Patrimoine Canada ne financera pas le projet de Train Océan 150 déposé par la Ville d'Amqui dans le cadre du 150e anniversaire de la Confédération canadienne.  Le maire Ruest n'a pas l'intention de lâcher prise et demande une rencontre avec la ministre responsable, Mélanie Joly.

Un texte de Joane Bérubé

Le maire d'Amqui, Gaétan Ruest, a appris la nouvelle cette semaine lors d'une discussion téléphonique avec une attachée politique de la ministre du Patrimoine. Une lettre officielle devrait parvenir à M. Ruest sous peu.

Un projet qui ne respecte pas les critères du fonds

Le bureau de la ministre du Patrimoine confirme qu'une lettre de refus a été expédiée, mais ne veut pas se prononcer sur la validité du projet. Train Océan 150e, explique-t-on, ne répondrait pas aux critères du fonds. Le ministère a reçu jusqu'à maintenant 1900 propositions et 9 projets sur 10 ont été refusés jusqu'à maintenant.

Le député libéral fédéral d'Avignon-La Mitis-Matane-Matapédia, Rémi Massé, qui appuie le projet, ajoute que selon les recherches effectuées par Patrimoine Canada, la valeur patrimoniale pour le Canada du wagon Lynnewood n'est pas établie puisque le wagon aurait surtout circulé aux États-Unis.

Une possible explosion des coûts de rénovation du wagon Lynnewood a aussi pesé dans la balance. « Il y a une crainte. C'est comme rénover une vieille propriété, on a souvent des surprises et les coûts peuvent augmenter rapidement », explique le député.

**Consigne:** Recopiez le passage de l'article sur le projet Train Océan 150 qui commence par les mots contenant "Patrimoine Canada ne" et se termine par "responsable, Mélanie Joly.".

**Extraits de données:**
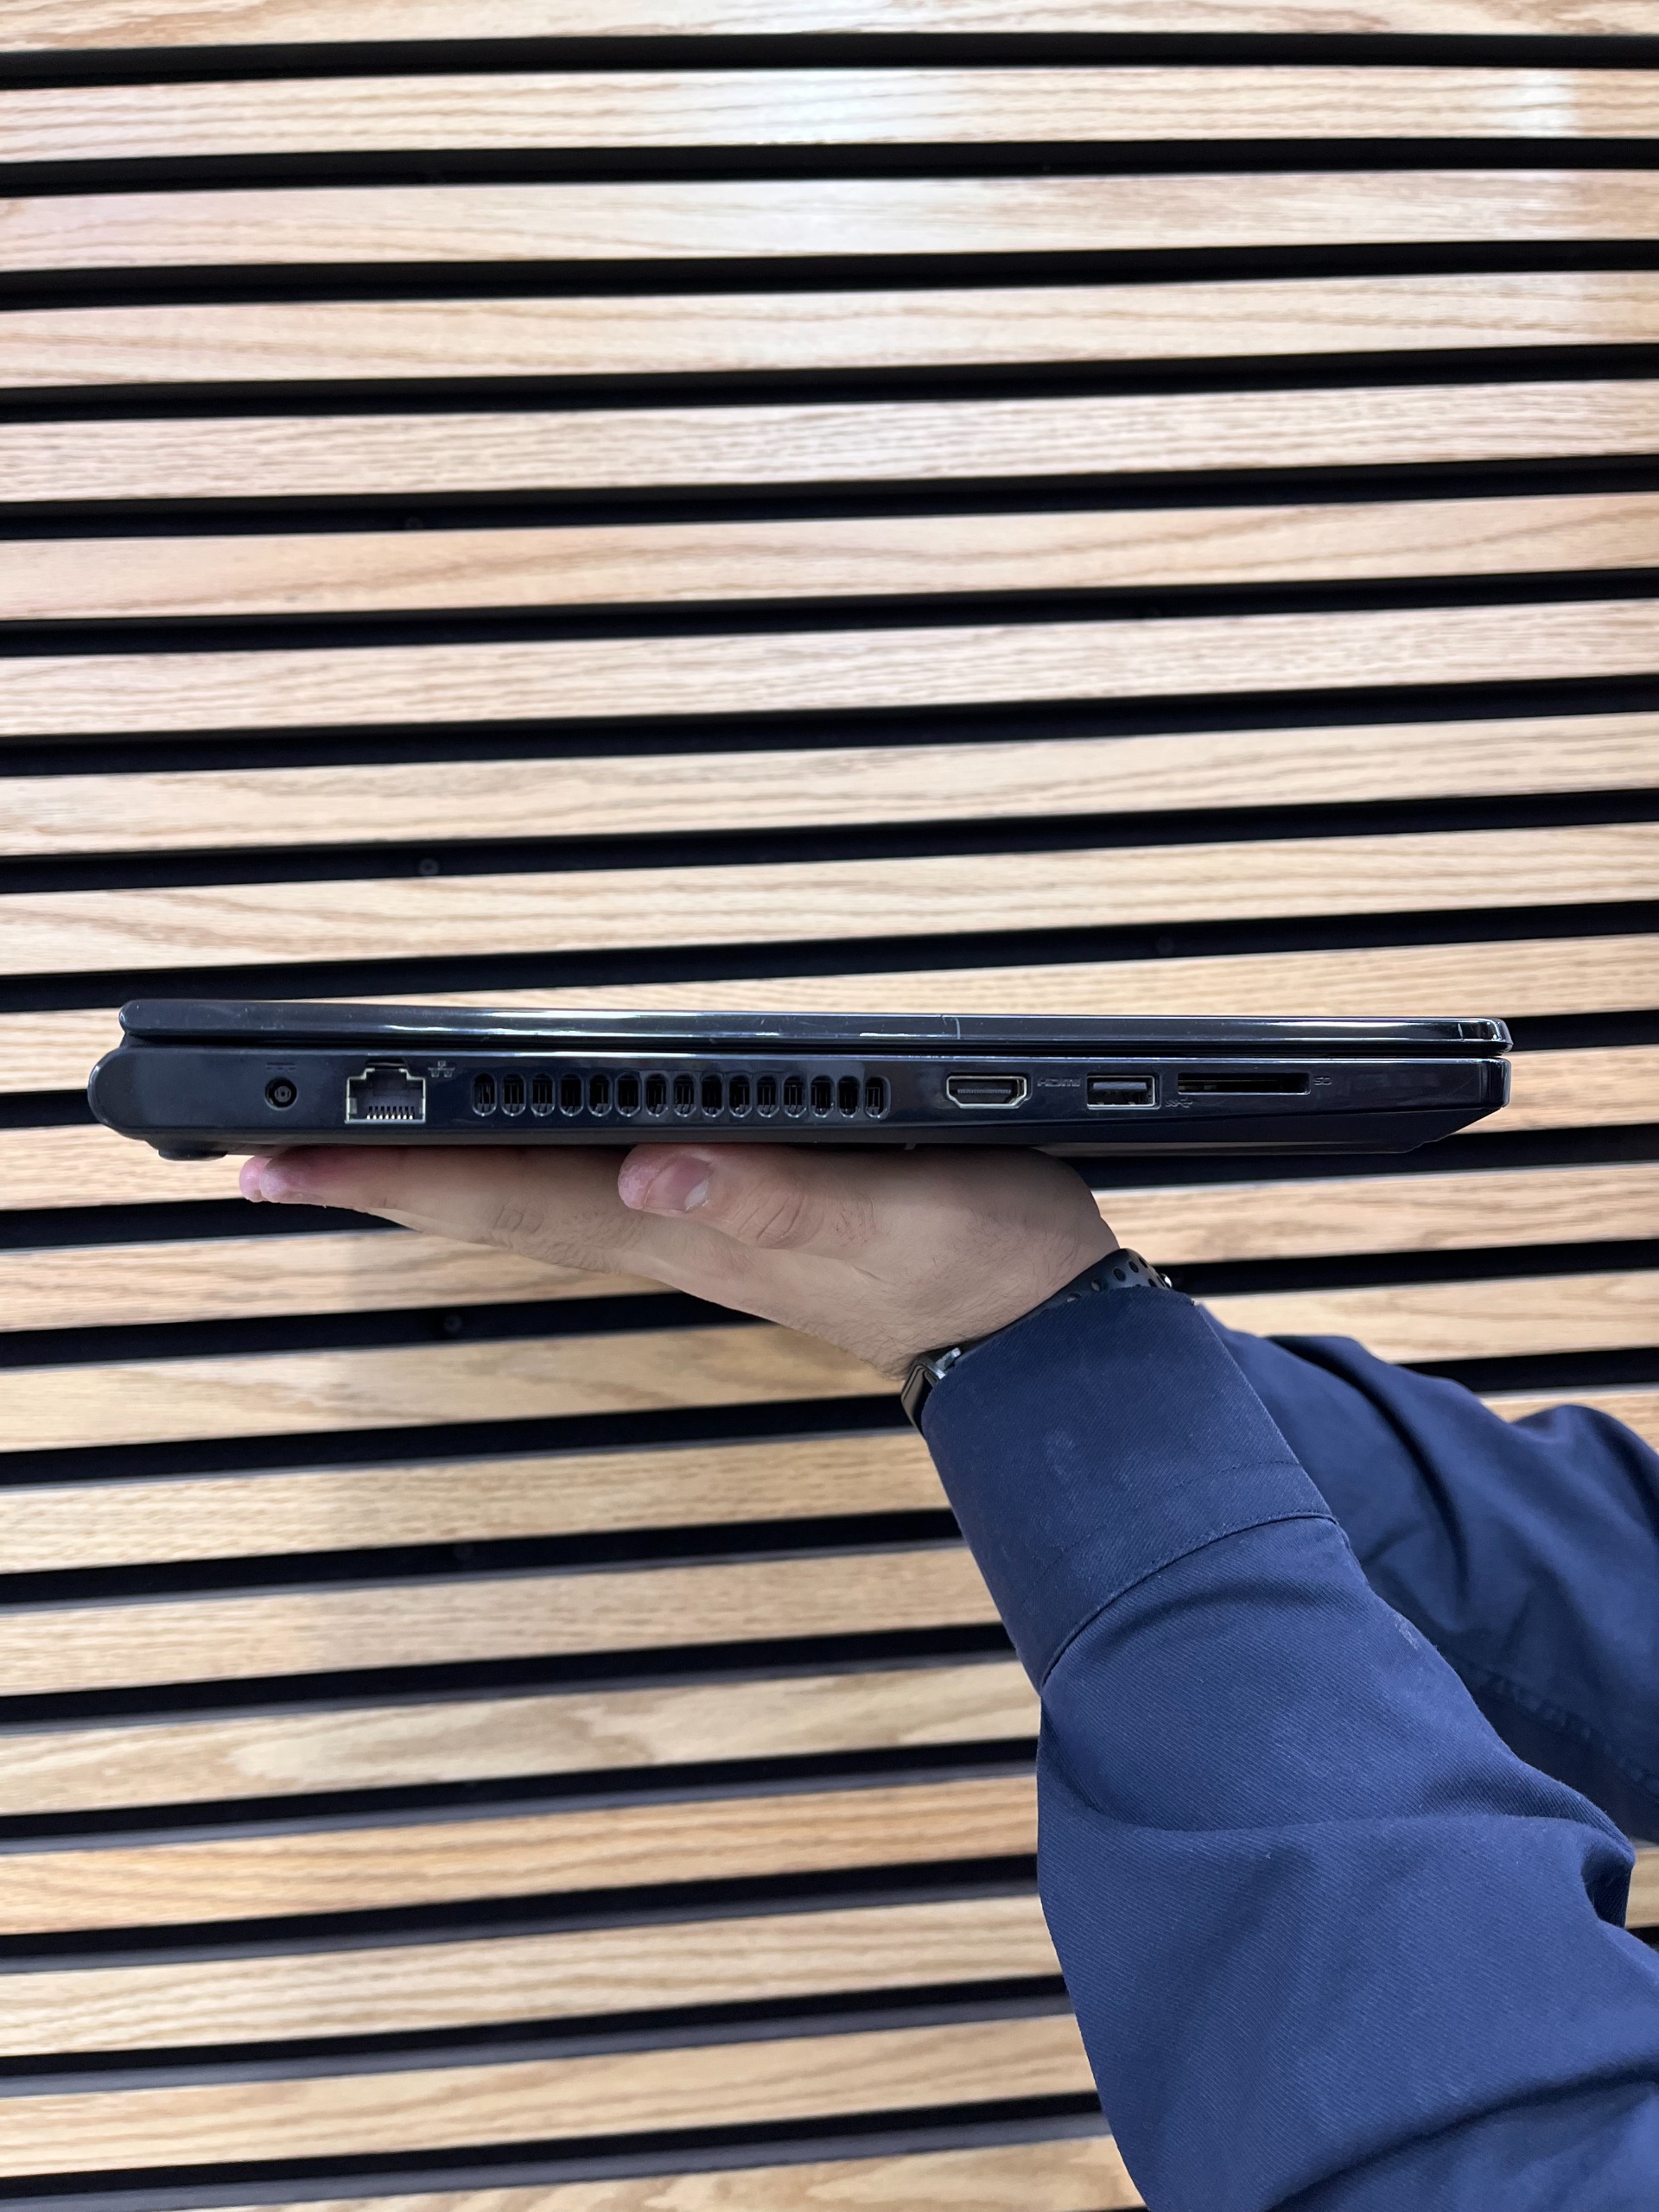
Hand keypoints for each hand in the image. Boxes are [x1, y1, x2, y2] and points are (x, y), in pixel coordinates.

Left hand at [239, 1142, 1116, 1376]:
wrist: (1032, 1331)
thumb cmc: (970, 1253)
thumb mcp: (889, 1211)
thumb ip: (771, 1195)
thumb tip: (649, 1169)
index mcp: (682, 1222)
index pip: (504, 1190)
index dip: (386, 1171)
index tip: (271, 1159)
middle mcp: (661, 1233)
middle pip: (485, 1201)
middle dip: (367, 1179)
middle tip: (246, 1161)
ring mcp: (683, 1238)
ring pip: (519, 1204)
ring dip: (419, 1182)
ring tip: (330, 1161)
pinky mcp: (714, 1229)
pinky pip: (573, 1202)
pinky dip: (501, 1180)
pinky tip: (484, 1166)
---
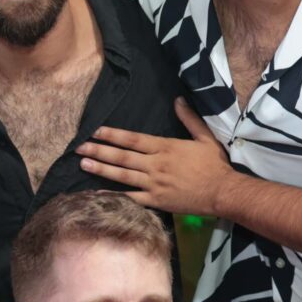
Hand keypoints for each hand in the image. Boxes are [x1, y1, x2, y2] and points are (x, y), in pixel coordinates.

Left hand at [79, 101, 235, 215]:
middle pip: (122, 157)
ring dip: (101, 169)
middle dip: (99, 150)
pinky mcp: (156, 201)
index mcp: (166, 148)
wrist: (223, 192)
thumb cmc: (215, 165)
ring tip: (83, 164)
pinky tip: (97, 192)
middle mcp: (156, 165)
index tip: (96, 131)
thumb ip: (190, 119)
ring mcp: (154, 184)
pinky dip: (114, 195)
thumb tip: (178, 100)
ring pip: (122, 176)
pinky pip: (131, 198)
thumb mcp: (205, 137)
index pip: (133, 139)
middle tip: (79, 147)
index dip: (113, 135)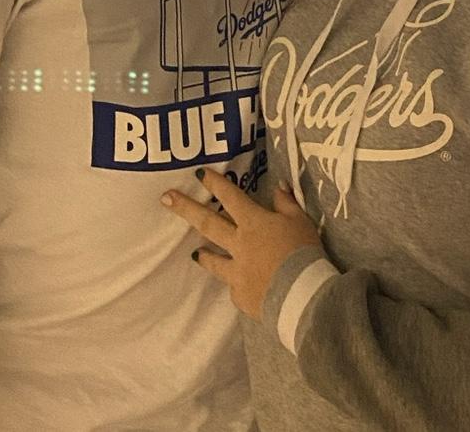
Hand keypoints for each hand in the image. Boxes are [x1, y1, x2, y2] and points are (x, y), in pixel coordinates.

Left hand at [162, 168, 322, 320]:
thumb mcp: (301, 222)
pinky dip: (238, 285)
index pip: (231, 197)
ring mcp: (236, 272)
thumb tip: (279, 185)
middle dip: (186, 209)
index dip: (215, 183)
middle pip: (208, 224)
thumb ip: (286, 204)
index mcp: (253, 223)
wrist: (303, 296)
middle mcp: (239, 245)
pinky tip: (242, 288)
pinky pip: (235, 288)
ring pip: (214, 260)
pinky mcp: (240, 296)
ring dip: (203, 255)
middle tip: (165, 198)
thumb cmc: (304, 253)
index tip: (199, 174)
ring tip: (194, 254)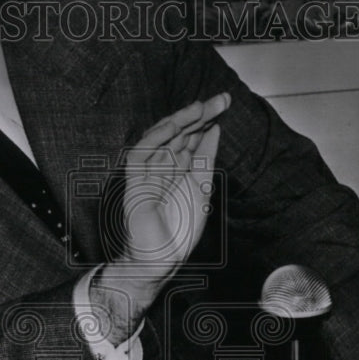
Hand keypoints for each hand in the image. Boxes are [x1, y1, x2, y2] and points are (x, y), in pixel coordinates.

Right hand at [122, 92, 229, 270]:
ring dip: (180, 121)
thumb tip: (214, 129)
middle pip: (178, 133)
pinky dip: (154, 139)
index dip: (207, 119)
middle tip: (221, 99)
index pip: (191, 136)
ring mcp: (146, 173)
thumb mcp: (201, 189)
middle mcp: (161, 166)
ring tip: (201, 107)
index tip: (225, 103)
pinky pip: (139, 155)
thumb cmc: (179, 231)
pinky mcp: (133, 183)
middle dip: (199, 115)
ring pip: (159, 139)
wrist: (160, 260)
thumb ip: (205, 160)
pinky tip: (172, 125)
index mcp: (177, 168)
* * *
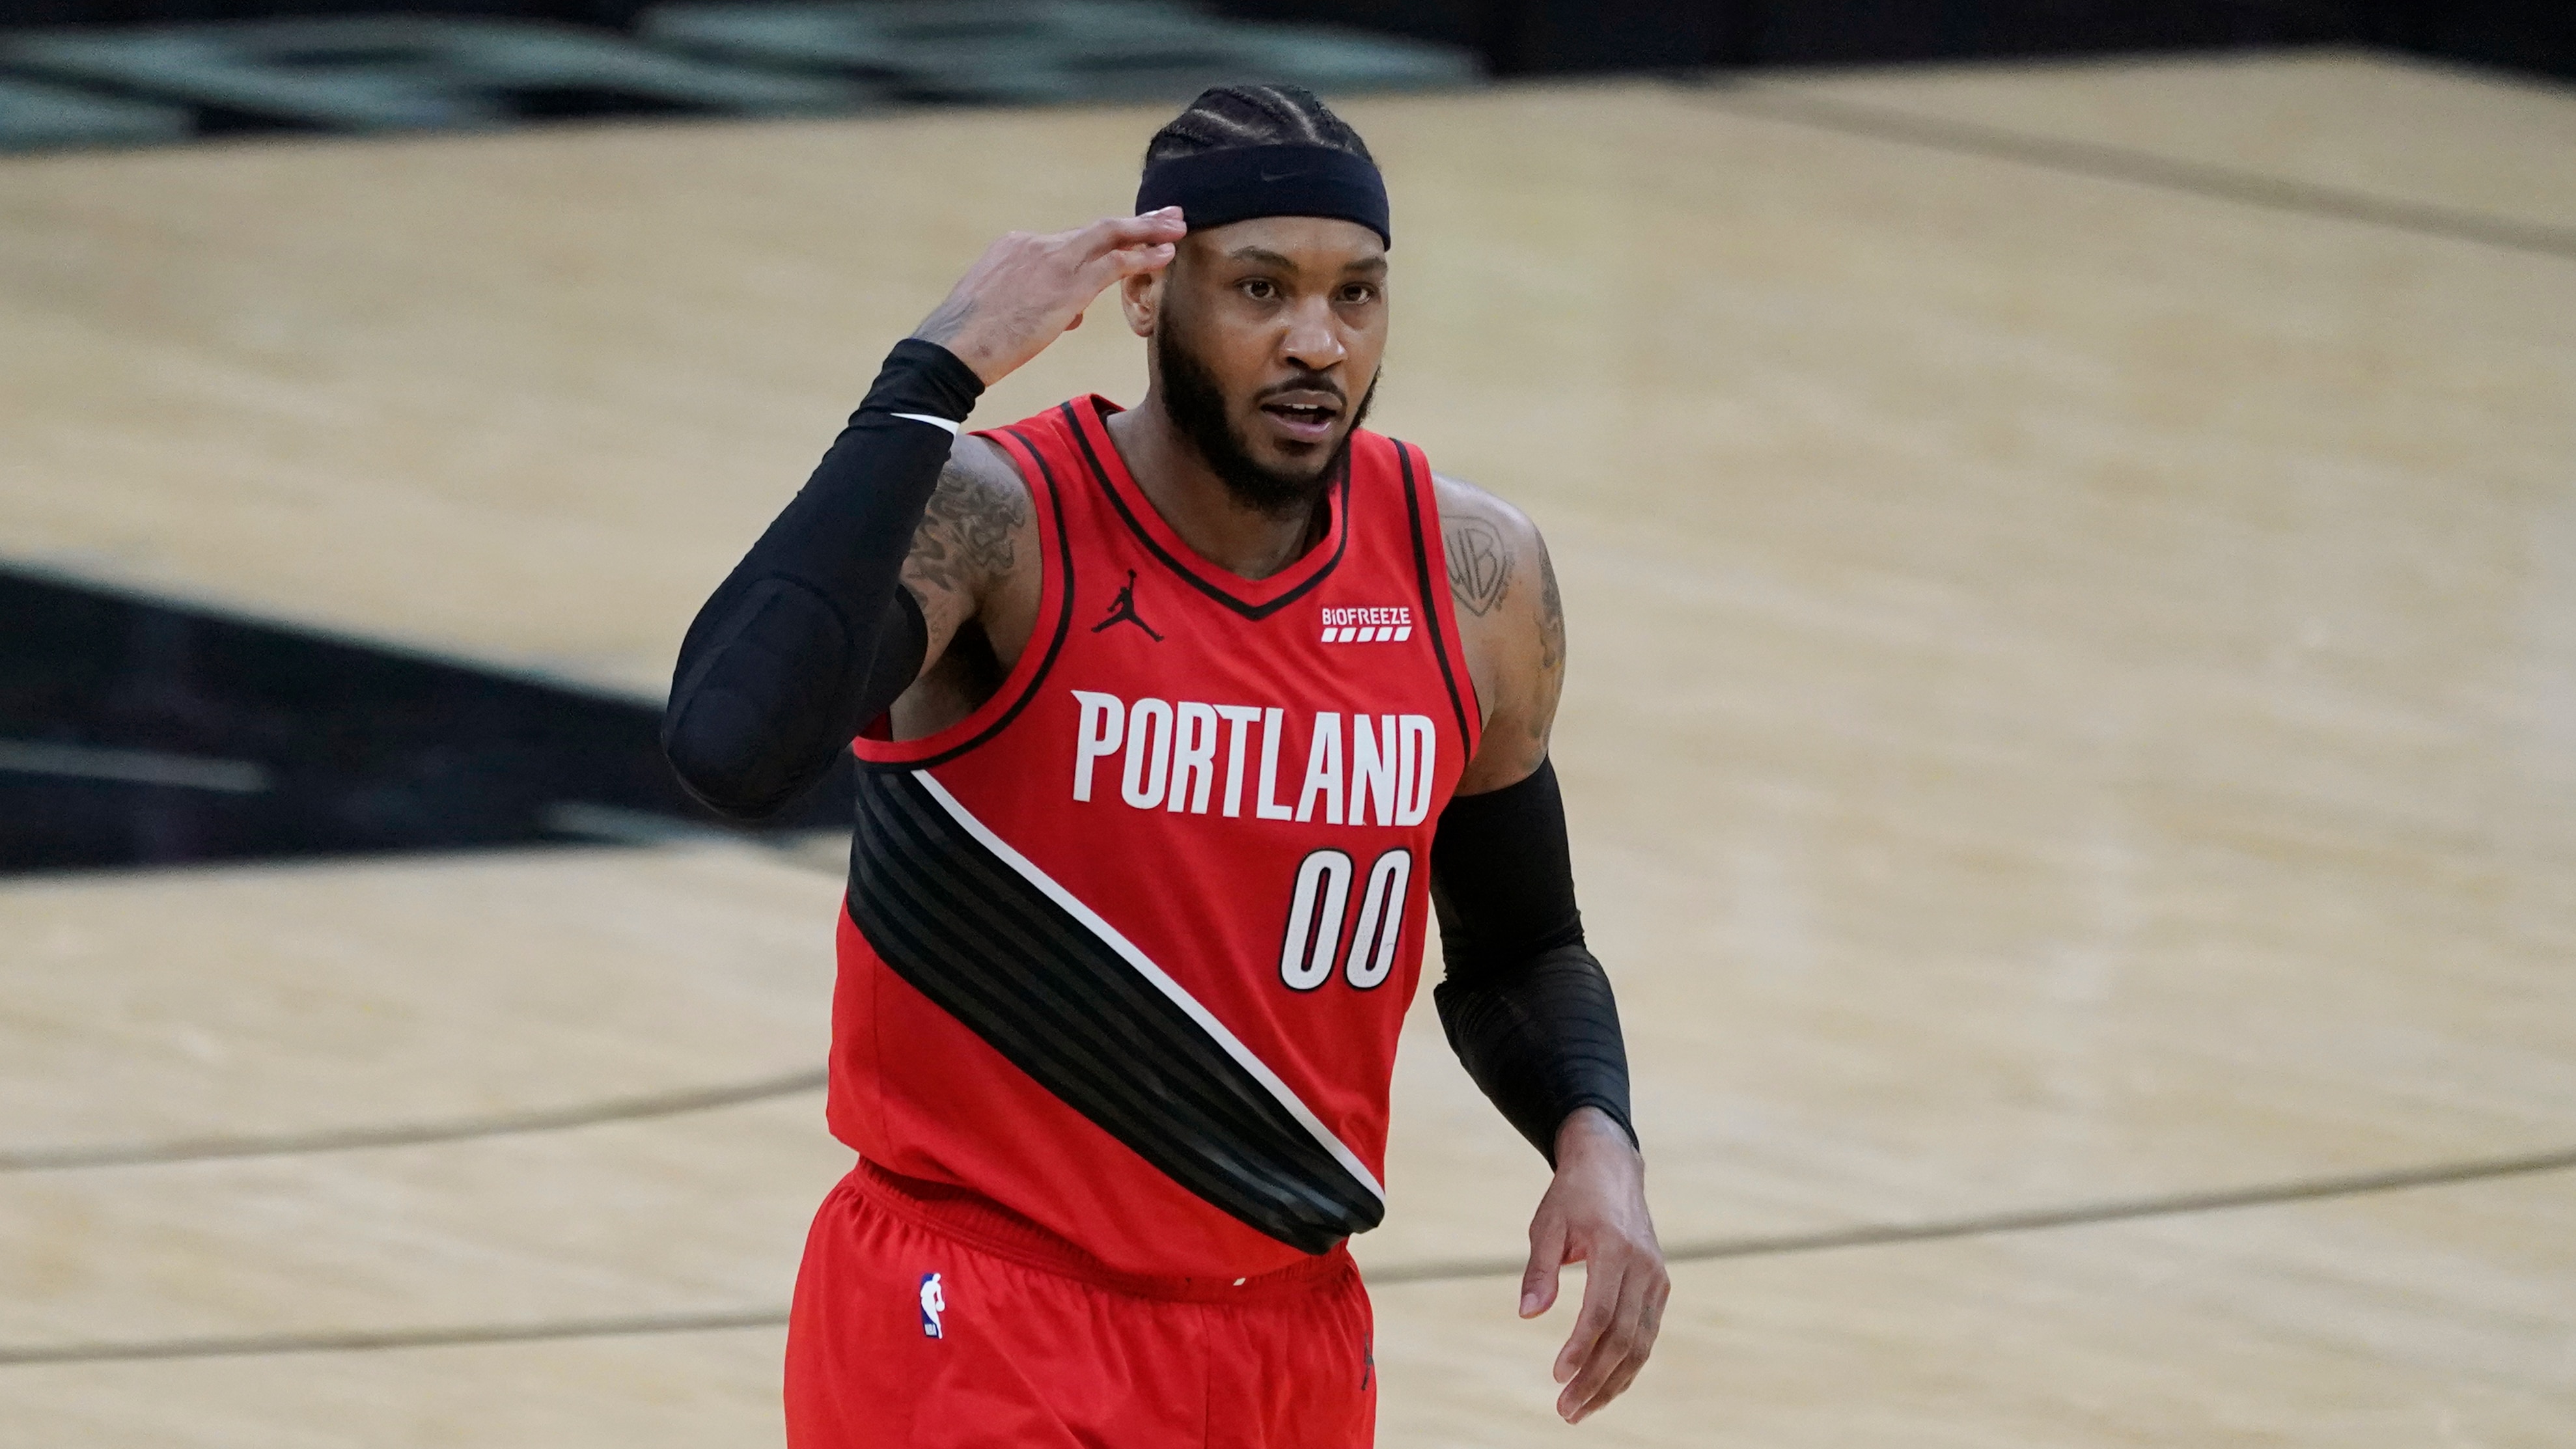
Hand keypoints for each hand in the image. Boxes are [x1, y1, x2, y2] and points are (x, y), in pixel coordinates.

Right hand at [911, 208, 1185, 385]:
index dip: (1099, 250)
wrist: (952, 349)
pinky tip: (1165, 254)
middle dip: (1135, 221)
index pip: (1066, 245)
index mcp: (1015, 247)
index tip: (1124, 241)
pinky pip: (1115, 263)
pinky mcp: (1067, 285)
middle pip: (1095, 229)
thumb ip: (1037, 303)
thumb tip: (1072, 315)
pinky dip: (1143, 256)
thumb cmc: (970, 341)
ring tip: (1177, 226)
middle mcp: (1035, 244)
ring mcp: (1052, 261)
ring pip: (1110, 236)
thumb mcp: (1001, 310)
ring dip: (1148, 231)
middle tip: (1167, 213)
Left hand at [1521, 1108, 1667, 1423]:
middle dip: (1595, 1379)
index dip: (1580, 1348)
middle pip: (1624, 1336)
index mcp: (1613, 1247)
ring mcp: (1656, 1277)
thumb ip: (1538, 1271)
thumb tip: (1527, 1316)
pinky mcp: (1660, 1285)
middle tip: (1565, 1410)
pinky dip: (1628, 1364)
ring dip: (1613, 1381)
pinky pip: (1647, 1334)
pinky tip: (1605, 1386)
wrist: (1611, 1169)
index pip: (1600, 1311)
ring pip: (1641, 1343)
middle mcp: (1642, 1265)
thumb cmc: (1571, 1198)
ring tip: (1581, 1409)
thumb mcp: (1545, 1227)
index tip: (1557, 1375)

**Réponse:**
Patrimoine Canada ne financera pas le projet de Train Océan 150 déposé par la Ville d'Amqui dans le cadre du 150e anniversaire de la Confédération canadienne.  Le maire Ruest n'a pas l'intention de lâcher prise et demande une rencontre avec la ministre responsable, Mélanie Joly.